**Apply what you read**
**A)** List every issue number of Eerie that appears in the blog excerpt.
**B)** Reproduce the passage of the blog excerpt that starts at the words "Because while Jim" and stops after the words "#76 (Aug., 1976).".

In the end, however, regardless of what a reader made of this two-parter way back then (or makes of it now), they were probably ready to see what was going on with the rest of this book’s supporting cast — not just Pip the Troll, but also “the most dangerous woman in the galaxy”, Gamora, and even the Mad Titan Thanos himself.  And the next issue would find Starlin dutifully delivering on all three… just in time for Warlock to be cancelled.  Naturally, that’s a topic we’ll need to leave for discussion in a future post… though we’re still not quite done for today, as there’s a bit more to be said in relation to Barry Bauman, the Star Thief.

Because while Jim Starlin himself would never bring the Star Thief back as an adversary, either for Adam Warlock or for anyone else (that particular resuscitation would fall to other creators, a few decades down the line), he did produce a sequel of sorts to this storyline, some three years later… although the work in question might better be termed a companion piece — or even a crossover, given that it not only involved a completely different lead character, but came out from a different publisher, besides.

Opening splash page from the first “Darklon the Mystic” story, published in Eerie #76 (Aug., 1976).

That lead character, Darklon the Mystic, would actually make his debut while Warlock was still a going concern (if barely).  Released in June, 1976 — one month after Warlock #14, and one prior to Warlock #15 — Warren Publishing’s Eerie #76 offered the first 8-page installment of a new space-fantasy serial, written and illustrated by Starlin, concerning the adventures of a renegade prince and sorcerer who, having previously sold his soul to a demon called the Nameless One, now found himself on the run from his father, the ruler of an interstellar empire.

Cover to Eerie #100 (Apr., 1979). Art by Jordi Penalva.

Like virtually all the series that ran in Eerie, “Darklon the Mystic” appeared only intermittently; your humble blogger, who wasn’t a regular buyer of Eerie but was picking up Starlin’s work whenever he saw it, did his best to keep up.  But while my younger self managed to catch the next three episodes as they dribbled out over the next year — specifically, in issues #79, #80, and #84 — I somehow managed to miss the story arc’s 13-page conclusion in Eerie #100 (which, in my defense, appeared a full 23 months after the previous chapter… and right in the middle of my final semester as an undergraduate, besides, so I probably had other things on my mind).  Thus it would be years later before I finally learned how things ended up with ol’ Darklon and his dad… let alone that the final showdown between the two royal antagonists was also a bizarre tie-in to Warlock #13 and #14, published three years before.

(Stored data entries)
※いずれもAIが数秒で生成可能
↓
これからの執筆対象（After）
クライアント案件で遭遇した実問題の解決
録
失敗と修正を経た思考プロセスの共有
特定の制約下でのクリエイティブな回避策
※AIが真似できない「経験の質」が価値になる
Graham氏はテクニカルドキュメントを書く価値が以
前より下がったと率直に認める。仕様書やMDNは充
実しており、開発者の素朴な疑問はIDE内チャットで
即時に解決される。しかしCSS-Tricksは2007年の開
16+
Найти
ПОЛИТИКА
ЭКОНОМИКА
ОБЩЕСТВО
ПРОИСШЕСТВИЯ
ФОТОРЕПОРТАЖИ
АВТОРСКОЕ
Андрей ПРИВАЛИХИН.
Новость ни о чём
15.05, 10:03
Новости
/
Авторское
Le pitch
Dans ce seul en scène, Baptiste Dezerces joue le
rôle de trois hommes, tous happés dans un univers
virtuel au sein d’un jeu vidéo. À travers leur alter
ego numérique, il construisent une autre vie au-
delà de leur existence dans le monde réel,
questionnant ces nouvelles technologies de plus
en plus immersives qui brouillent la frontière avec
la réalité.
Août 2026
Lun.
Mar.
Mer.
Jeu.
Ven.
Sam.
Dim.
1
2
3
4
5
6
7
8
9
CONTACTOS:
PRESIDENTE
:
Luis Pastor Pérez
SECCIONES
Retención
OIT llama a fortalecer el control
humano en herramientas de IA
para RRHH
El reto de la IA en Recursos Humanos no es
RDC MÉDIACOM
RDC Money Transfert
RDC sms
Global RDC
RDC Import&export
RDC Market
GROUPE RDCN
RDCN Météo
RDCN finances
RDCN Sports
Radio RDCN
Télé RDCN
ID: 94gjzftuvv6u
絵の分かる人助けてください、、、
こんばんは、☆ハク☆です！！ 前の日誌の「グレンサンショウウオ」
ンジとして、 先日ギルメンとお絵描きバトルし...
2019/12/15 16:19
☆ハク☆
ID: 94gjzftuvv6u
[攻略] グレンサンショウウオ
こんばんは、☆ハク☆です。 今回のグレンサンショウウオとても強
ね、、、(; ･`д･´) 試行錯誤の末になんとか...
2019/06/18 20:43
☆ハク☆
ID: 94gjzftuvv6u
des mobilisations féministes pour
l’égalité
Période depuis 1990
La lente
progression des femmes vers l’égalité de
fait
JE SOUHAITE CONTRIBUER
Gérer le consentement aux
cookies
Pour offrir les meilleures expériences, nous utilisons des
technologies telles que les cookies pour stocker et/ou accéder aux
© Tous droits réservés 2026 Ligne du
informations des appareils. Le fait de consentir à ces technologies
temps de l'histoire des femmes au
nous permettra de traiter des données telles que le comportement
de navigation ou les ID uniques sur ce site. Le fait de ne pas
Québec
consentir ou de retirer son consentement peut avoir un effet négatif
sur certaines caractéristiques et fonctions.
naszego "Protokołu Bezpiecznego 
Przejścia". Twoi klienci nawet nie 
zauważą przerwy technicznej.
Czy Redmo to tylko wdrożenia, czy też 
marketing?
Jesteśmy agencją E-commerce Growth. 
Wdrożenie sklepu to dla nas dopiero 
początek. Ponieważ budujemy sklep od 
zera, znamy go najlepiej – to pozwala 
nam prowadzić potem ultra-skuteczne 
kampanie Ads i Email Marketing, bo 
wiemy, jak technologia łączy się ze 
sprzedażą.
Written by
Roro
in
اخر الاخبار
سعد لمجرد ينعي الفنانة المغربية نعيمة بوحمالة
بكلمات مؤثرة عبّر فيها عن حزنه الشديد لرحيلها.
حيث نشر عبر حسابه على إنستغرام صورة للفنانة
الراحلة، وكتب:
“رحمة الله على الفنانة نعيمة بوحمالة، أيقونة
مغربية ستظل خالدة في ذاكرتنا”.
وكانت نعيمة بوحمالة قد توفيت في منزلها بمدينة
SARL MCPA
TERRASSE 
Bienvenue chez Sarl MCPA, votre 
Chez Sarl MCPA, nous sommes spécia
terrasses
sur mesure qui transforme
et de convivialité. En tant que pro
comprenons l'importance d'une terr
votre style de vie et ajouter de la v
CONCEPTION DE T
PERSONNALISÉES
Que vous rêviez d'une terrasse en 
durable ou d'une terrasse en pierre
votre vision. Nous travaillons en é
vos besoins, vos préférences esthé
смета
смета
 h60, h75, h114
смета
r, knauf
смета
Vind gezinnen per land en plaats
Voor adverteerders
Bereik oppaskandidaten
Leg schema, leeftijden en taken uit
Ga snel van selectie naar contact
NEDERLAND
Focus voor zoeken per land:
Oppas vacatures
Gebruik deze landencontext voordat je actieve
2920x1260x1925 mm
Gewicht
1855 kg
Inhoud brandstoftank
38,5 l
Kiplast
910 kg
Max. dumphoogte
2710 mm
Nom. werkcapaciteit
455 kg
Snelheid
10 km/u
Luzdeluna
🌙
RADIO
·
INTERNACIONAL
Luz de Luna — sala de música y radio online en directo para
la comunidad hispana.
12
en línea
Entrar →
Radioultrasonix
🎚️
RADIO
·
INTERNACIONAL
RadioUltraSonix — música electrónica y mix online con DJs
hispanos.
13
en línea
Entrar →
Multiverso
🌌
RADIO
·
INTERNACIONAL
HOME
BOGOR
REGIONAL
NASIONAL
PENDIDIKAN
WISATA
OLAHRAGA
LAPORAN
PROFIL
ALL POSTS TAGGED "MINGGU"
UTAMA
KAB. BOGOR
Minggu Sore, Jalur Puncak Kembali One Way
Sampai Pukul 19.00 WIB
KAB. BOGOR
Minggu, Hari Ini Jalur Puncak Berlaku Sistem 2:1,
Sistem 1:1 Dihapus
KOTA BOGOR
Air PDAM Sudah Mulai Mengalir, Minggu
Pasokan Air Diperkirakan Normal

**Per-task answers**
**A)** #76, #79, #80, #84, #100

**B)**
Because while Jim Starlin himself would never bring the Star Thief back as an adversary, either for Adam Warlock or for anyone else (that particular resuscitation would fall to other creators, a few decades down the line), he did produce a sequel of sorts to this storyline, some three years later… although the work in question might better be termed a companion piece — or even a crossover, given that it not only involved a completely different lead character, but came out from a different publisher, besides.

Opening splash page from the first “Darklon the Mystic” story, published in Eerie #76 (Aug., 1976).